Now that Tornado and Storm are 5 weeks old, I was surprised how Tornado seems to be defending Storm. I just had to record it...

http://s10.photobucket.com/albums/a114/ezemaxima/pigeons/?action=view&current=MOV02862.flv


----------



## solly (Jul 18, 2005)

I don't know if i'm right but when my 2 dogs got to a certain age one used to act like that to the other but it was dominance.Jess used to keep Candy pinned in the corner of the room like this and if she tried to get past she would attack her.It got so bad i rehomed Candy to a lovely couple.Does Tornado let Storm come to the front of the box freely?On a positive note they are both lovely birds.


----------



## ezemaxima (Jan 12, 2008)

yes he does.... the reason he was acting like that was i had my hand reaching in but you can't see it on the video. Most of the time they are side by side on their nestbox.


----------



## Chicken_Pigeon (Apr 11, 2008)

Those birds are really pretty. Are those the two that were hatched by "Lost?"


----------



## Nosferatu09 (Mar 5, 2008)

very cute :> lovely!!!


----------



## ezemaxima (Jan 12, 2008)

Chicken_Pigeon said:


> Those birds are really pretty. Are those the two that were hatched by "Lost?"

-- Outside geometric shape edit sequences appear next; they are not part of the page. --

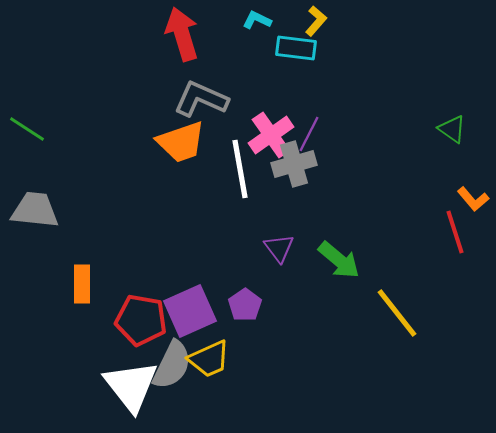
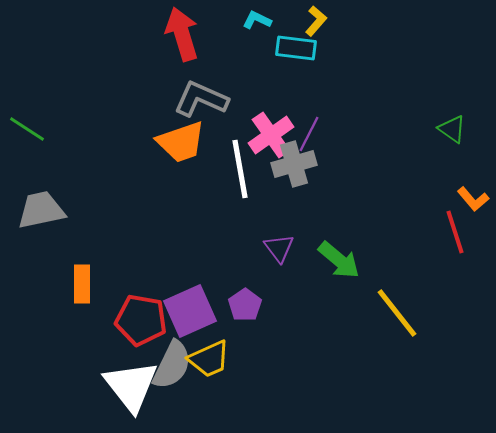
gray trapezoid: moved 6 px right; rotated 18 degrees counterclockwise
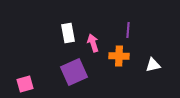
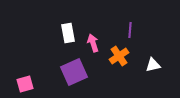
purple line: moved 2 px right
orange cross: rotated 36 degrees counterclockwise
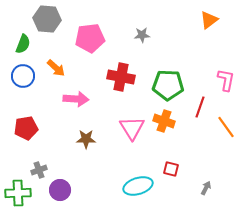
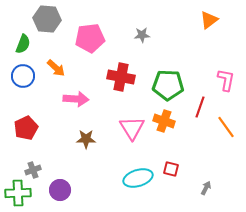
red pentagon: rotated 15 degrees counterclockwise
gray cross: moved 6 px left
cyan ellipse: moved 8 px up
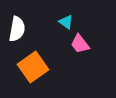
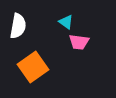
white semicircle: moved 1 px right, 3 px up
pink trapezoid: moved 1 px left, 2 px up; rotated 45 degrees counterclockwise
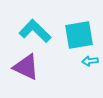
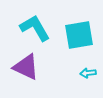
cyan L-shape: moved 3 px up; rotated 16 degrees clockwise
cyan arrow: moved 2 px left, 12 px down
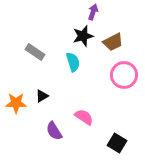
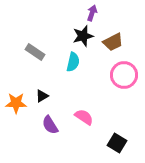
purple arrow: moved 1 px left, 1 px down
cyan semicircle: rotated 30 degrees clockwise
purple semicircle: moved 4 px left, 6 px up
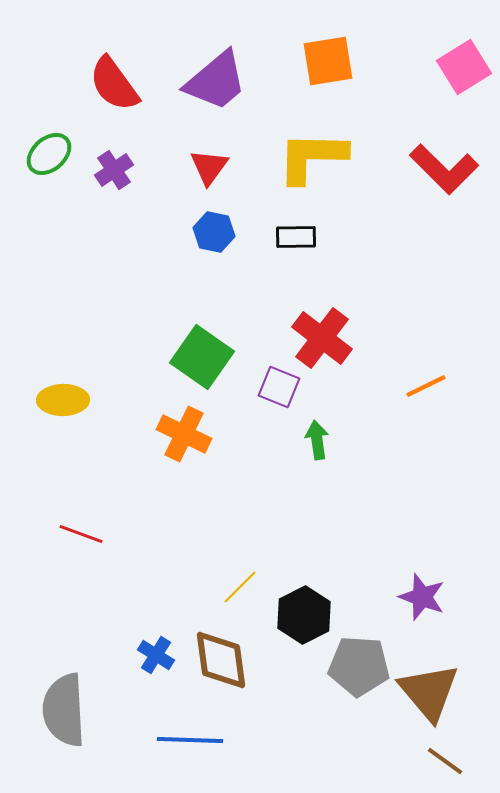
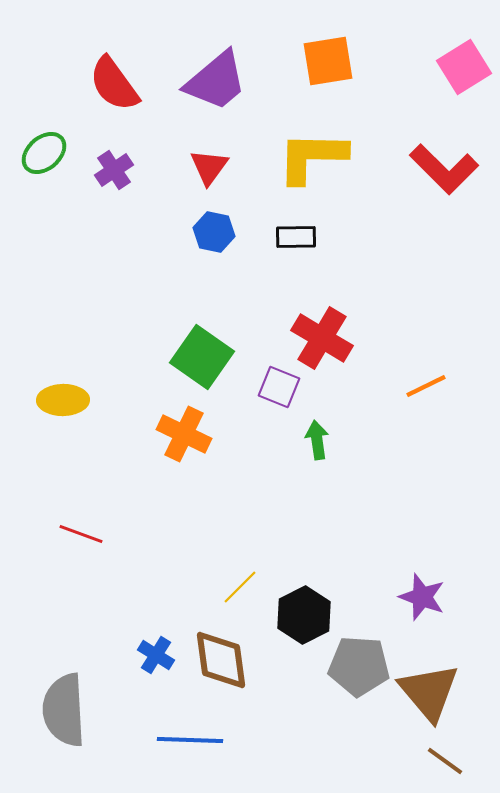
green ellipse: moved 5 px left, 1 px up
red cross: rotated 6 degrees counterclockwise
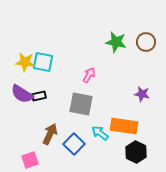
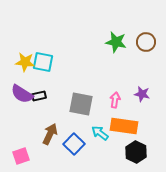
pink arrow: moved 26 px right, 25 px down; rotated 21 degrees counterclockwise
pink square: moved 9 px left, 4 px up
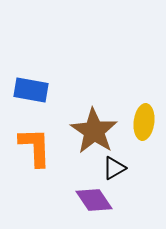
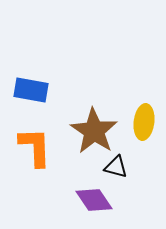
black triangle: moved 2 px right, 1 px up; rotated 45 degrees clockwise
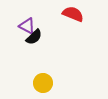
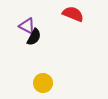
black semicircle: rotated 18 degrees counterclockwise
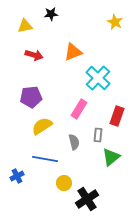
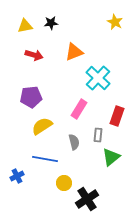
black star: moved 9 px down
orange triangle: moved 1 px right
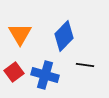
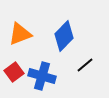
orange triangle: rotated 40 degrees clockwise
black line: rotated 48 degrees counterclockwise
blue cross: moved 3 px left, 1 px down
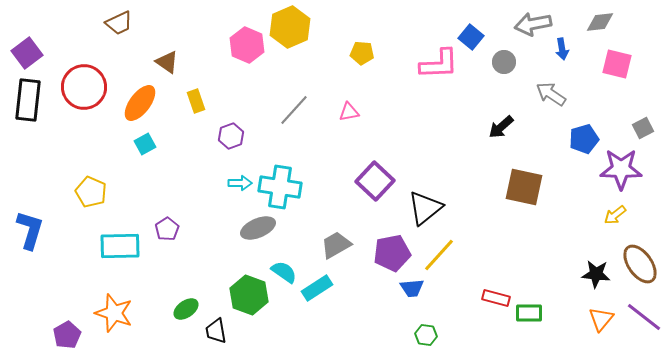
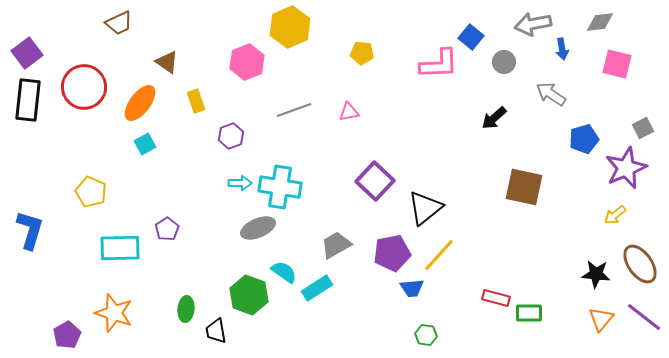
pink hexagon at (247, 45): moved 17 px down; rotated 16 degrees clockwise
gray line at (294, 110): rotated 28 degrees clockwise
black arrow at (501, 127): moved 7 px left, 9 px up
purple star at (621, 169): moved 5 px right, 1 px up; rotated 24 degrees counterclockwise
cyan rectangle at (120, 246): moved 2 px down
green ellipse at (186, 309): rotated 50 degrees counterclockwise
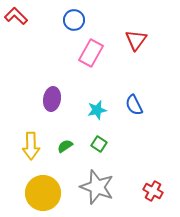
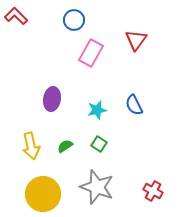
yellow arrow: rotated 12 degrees counterclockwise
yellow circle: moved 1 px down
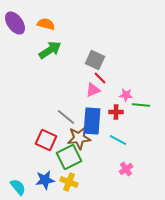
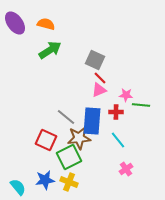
pink triangle: moved 6 px right
cyan line: rotated 24 degrees clockwise
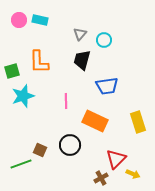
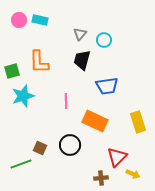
brown square: moved 2 px up
red triangle: moved 1 px right, 2 px up
brown cross: rotated 24 degrees clockwise
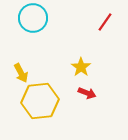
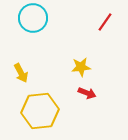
yellow star: rotated 30 degrees clockwise
yellow hexagon: moved 10 px down
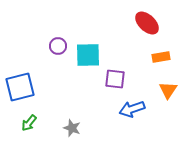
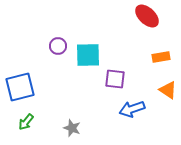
red ellipse: moved 7 px up
orange triangle: rotated 30 degrees counterclockwise
green arrow: moved 3 px left, 1 px up
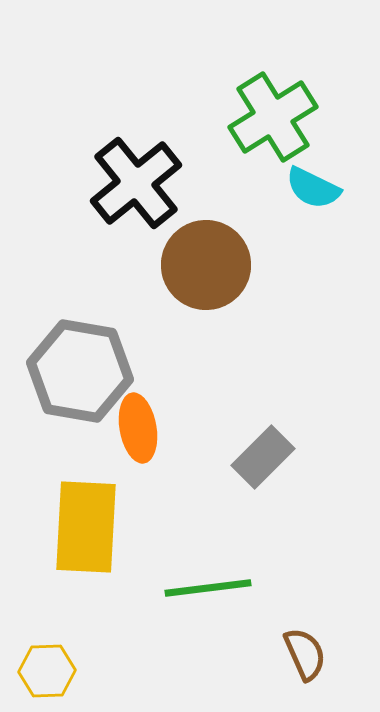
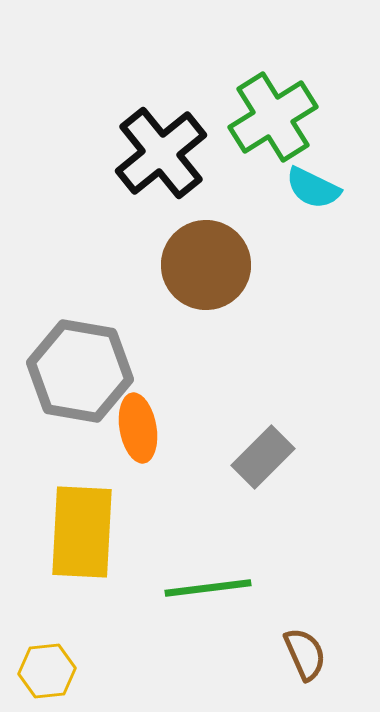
black cross: moved 25 px right, 30 px up
yellow rectangle: moved 4 px left, 5 px down
yellow hexagon: rotated 4 degrees counterclockwise
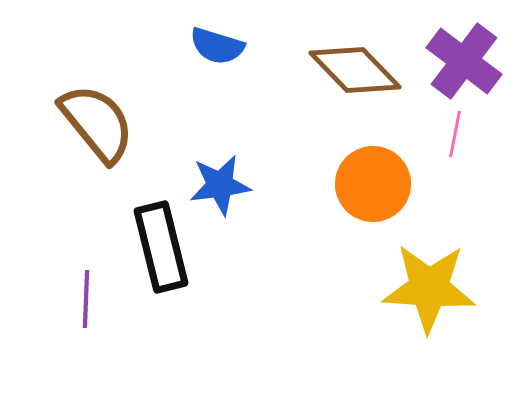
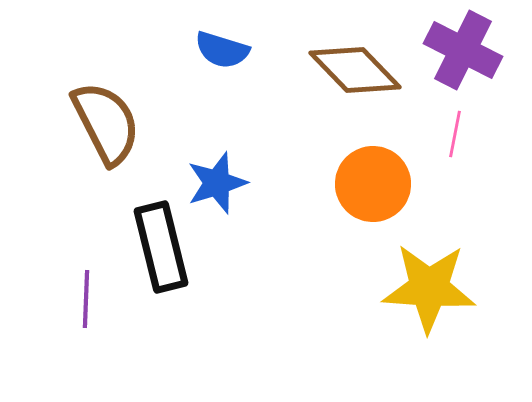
blue semicircle: moved 5 px right, 4 px down
purple cross: moved 1 px left, 11 px up; rotated 10 degrees counterclockwise
brown semicircle: moved 9 px right; rotated 12 degrees clockwise
blue star: moved 3 px left, 2 px up; rotated 10 degrees counterclockwise
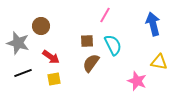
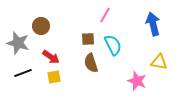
brown square: moved 1 px right, 2 px up
brown semicircle: rotated 54 degrees counterclockwise
yellow square: moved 2 px up
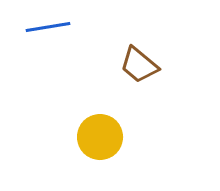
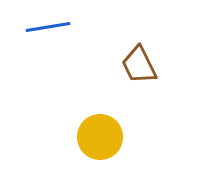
brown trapezoid: rotated 24 degrees clockwise
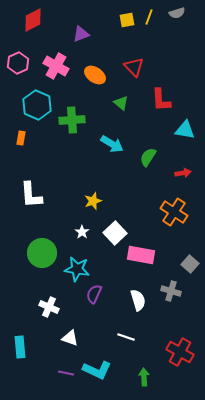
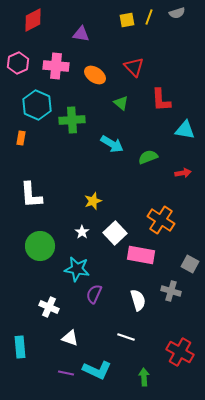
purple triangle: rotated 30 degrees clockwise
pink cross: rotated 25 degrees counterclockwise
green semicircle: rotated 36 degrees clockwise
orange cross: moved 13 px left, 8 px down
green circle: moved 2 px left, 7 px up
gray square: rotated 12 degrees counterclockwise
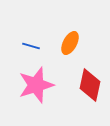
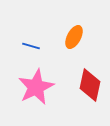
orange ellipse: moved 4 px right, 6 px up
pink star: moved 2 px down; rotated 9 degrees counterclockwise
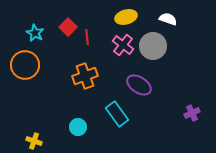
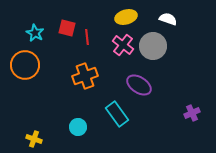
red square: moved 1 px left, 1 px down; rotated 30 degrees counterclockwise
yellow cross: moved 2 px up
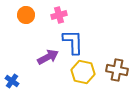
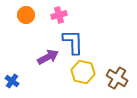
brown cross: moved 8 px down; rotated 20 degrees clockwise
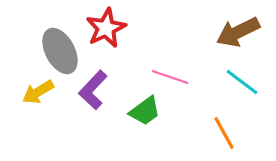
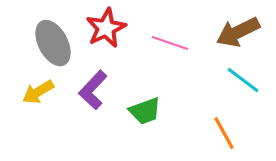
gray ellipse: moved 7 px left, 8 px up
pink line: moved 34 px up
cyan line: moved 1 px right, 2 px up
green trapezoid: rotated 16 degrees clockwise
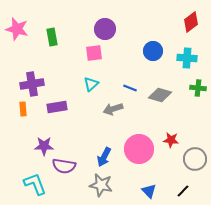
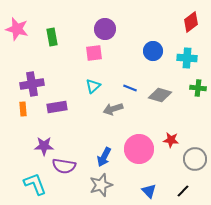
cyan triangle: moved 2 px right, 2 px down
gray star: rotated 30 degrees counterclockwise
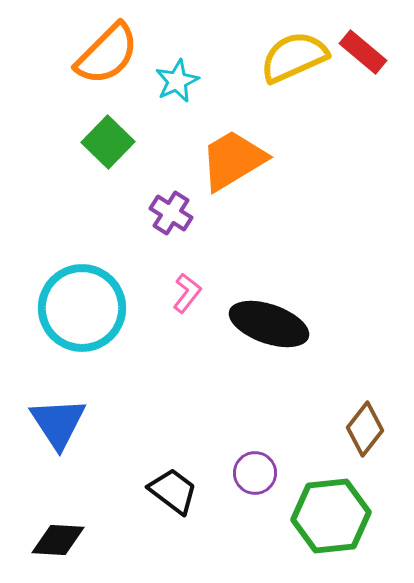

Yup... that's them and has been a handful.


----------



## Pigeon lower (Oct 23, 2007)

what ones tornado and what ones storm ill guess the white is storm am i right?


----------



## ezemaxima (Jan 12, 2008)

Pigeon lower said:


> what ones tornado and what ones storm ill guess the white is storm am i right?


Tornado is the Grizzly and Storm is the blue bar splash/ pied.


----------